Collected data
-- Opening Marker --

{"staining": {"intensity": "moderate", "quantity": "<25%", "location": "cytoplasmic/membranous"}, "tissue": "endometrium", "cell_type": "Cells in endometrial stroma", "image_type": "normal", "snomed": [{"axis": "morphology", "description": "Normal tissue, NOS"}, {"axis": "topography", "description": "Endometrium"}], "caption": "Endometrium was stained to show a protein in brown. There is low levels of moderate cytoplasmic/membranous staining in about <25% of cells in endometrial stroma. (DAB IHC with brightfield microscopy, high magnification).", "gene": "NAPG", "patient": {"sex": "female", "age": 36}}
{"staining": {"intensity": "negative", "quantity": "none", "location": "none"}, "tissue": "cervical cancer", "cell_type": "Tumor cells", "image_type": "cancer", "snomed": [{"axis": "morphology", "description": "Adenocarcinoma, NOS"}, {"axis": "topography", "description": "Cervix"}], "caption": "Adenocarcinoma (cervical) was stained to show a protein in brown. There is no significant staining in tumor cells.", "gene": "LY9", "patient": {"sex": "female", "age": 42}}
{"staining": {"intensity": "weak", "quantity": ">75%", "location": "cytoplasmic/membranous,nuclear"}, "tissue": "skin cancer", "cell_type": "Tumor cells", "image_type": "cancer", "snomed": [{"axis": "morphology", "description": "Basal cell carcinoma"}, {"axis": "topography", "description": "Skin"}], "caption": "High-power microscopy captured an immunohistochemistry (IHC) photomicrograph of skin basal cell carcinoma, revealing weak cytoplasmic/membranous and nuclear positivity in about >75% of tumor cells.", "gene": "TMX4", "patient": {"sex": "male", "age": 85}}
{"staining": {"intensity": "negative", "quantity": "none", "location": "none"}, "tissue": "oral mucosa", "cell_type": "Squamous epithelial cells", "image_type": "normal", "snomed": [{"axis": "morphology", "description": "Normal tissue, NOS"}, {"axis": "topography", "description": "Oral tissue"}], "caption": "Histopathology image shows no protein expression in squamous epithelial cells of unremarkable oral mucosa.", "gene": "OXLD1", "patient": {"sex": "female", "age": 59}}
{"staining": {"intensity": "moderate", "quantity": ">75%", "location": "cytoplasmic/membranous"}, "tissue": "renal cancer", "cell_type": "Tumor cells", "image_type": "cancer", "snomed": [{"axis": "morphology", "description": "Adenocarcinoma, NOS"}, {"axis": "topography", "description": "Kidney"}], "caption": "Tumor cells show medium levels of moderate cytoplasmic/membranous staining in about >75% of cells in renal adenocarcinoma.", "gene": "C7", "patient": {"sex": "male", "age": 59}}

-- Closing Marker --

Please print the records above exactly from their first line. End with the line containing "image shows no", and include it.

> _Output for this task_
{"staining": {"intensity": "moderate", "quantity": "<25%", "location": "cytoplasmic/membranous"}, "tissue": "endometrium", "cell_type": "Cells in endometrial stroma", "image_type": "normal", "snomed": [{"axis": "morphology", "description": "Normal tissue, NOS"}, {"axis": "topography", "description": "Endometrium"}], "caption": "Endometrium was stained to show a protein in brown. There is low levels of moderate cytoplasmic/membranous staining in about <25% of cells in endometrial stroma. (DAB IHC with brightfield microscopy, high magnification).", "gene": "NAPG", "patient": {"sex": "female", "age": 36}}
{"staining": {"intensity": "negative", "quantity": "none", "location": "none"}, "tissue": "cervical cancer", "cell_type": "Tumor cells", "image_type": "cancer", "snomed": [{"axis": "morphology", "description": "Adenocarcinoma, NOS"}, {"axis": "topography", "description": "Cervix"}], "caption": "Adenocarcinoma (cervical) was stained to show a protein in brown. There is no significant staining in tumor cells.", "gene": "LY9", "patient": {"sex": "female", "age": 42}}
{"staining": {"intensity": "weak", "quantity": ">75%", "location": "cytoplasmic/membranous,nuclear"}, "tissue": "skin cancer", "cell_type": "Tumor cells", "image_type": "cancer", "snomed": [{"axis": "morphology", "description": "Basal cell carcinoma"}, {"axis": "topography", "description": "Skin"}], "caption": "High-power microscopy captured an immunohistochemistry (IHC) photomicrograph of skin basal cell carcinoma, revealing weak cytoplasmic/membranous and nuclear positivity in about >75% of tumor cells.", "gene": "TMX4", "patient": {"sex": "male", "age": 85}}
{"staining": {"intensity": "negative", "quantity": "none", "location": "none"}, "tissue": "oral mucosa", "cell_type": "Squamous epithelial cells", "image_type": "normal", "snomed": [{"axis": "morphology", "description": "Normal tissue, NOS"}, {"axis": "topography", "description": "Oral tissue"}], "caption": "Histopathology image shows no protein expression in squamous epithelial cells of unremarkable oral mucosa.", "gene": "OXLD1", "patient": {"sex": "female", "age": 59}}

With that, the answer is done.